Pablo Cabañas Díaz.
Helene Joy Laville Perre, conocida como Joy Laville (1923-2018), en 1946, tras la Segunda Guerra Mundial, cruzó el Atlántico para radicar por varios años en Canadá. En el norte del continente conoció la obra de Diego Rivera y el muralismo mexicano. Esto despertó su curiosidad y viajó a México cuando tenía 33 años. Se asentó en San Miguel de Allende, en el Estado de Guanajuato. Allí comenzó a pintar en el reputado Instituto Allende, una famosa escuela de estudios superiores de arte. Allí coincidió con Roger von Guten, un suizo que se naturalizó mexicano en 1980. Algunos críticos consideran la influiencia de Von Guten sobre la obra de Joy Laville. La pintura de los dos quedó hermanada desde aquellos días en San Miguel de Allende. Aunque ella confesaba que aprendió mucho viéndole pintar, sin embargo nunca lo consideró su maestro. Compartían su gusto por la pintura, ajedrez y música clásica. Con el pintor canadiense Leonard Brooks formaron un trío musical: Leonard al violín, Roger en la flauta travesera y Joy en flauta barroca y chelo, además de otros músicos y artistas de visita a San Miguel.
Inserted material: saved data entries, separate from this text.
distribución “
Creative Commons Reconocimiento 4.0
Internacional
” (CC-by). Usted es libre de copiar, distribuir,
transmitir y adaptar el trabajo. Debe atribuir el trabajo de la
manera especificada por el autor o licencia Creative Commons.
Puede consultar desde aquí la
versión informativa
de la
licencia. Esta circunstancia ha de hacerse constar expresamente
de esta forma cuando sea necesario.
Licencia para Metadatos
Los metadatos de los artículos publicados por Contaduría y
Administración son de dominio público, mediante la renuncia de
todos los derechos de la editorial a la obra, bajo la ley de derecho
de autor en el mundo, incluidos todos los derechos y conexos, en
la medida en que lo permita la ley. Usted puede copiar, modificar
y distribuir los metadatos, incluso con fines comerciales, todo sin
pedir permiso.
La vida de Joy Laville fue marcada fue difícil, a los 21 años, contrajo matrimonio con Kenneth Rowe, un artillero de la Fuerza Aérea Canadiense, con quien se fue a vivir a Canadá por nueve años y con quien tuvo a su hijo Trevor Rowe. Ella afirmaba que ese matrimonio fue su manera de abandonar Inglaterra, que aún no se recuperaba de la Segunda Guerra Mundial.Tras vivir en Canadá durante nueve años, en 1956 se trasladó a México junto con su hijo, quien entonces tenía cinco años. Se estableció en San Miguel, con su amiga Carmen Mancip y su esposo James Hawkins con los que fundó la librería ‘El colibrí’ en 1959. En esa librería conoció a Jorge Ibargüengoitia quien fue a buscar unos libros para dar un curso.
Después de algún tiempo de vivir en pareja, se casaron en 1973 y, tras la muerte de la madre de Jorge, decidieron vender la casa de Coyoacán y viajar por Europa. Vivieron en Londres, Grecia, y Roquetas de Mar en Andalucía, para terminar estableciéndose en París en 1980. Según sus declaraciones “Jorge completó mi ser. Era un hombre profundo, cálido y sin complejos. Decía lo que pensaba y sentía, y a mí, que se me dificultaba tanto hacerlo, me parecía maravilloso. Me enseñó a ser mejor persona, más tolerante y perceptiva”.
En 1967, con motivo de una exposición en la Ciudad de México, el escritor describió el trabajo de su futura esposa en un catálogo con las siguientes palabras: “Joy Laville sabe ver, sabe recordar, sabe poner colores sobre una superficie plana y tiene la rara virtud de poder participar en el pequeño mundo que la rodea”, escribió el autor de “Dos crímenes”.
Ibargüengoitia falleció en un accidente aéreo en noviembre de 1983. Laville vivía en París y después de un año decidió volver a México. Se instaló en Jiutepec, un apacible municipio colindante a Cuernavaca, la capital de un estado conocido por su buen clima y su vida pausada. En 2012 recibió la medalla de Bellas Artes por su trayectoria. Entonces le preguntaron en qué influyó México en su obra. “El paisaje, los colores, y muchas cosas, pero especialmente el paisaje”.
“Las pinturas de Joy Laville son espacios de tranquilidad, de solaz, también de soledad. Son en extremo atractivos, cualquiera desearía poseer esa “Reina de la noche” flanqueada por un gato enorme y por un ramillete de flores; sus formas estilizadas, sino decantadas están entregadas en su expresión mínima, sin balbuceo alguno. Era una maestra intimista de los espacios abiertos, que podía también cerrarse sobre sí misma”, escribió la también finada crítica de arte Teresa del Conde en 2006, sobre esta gran pintora.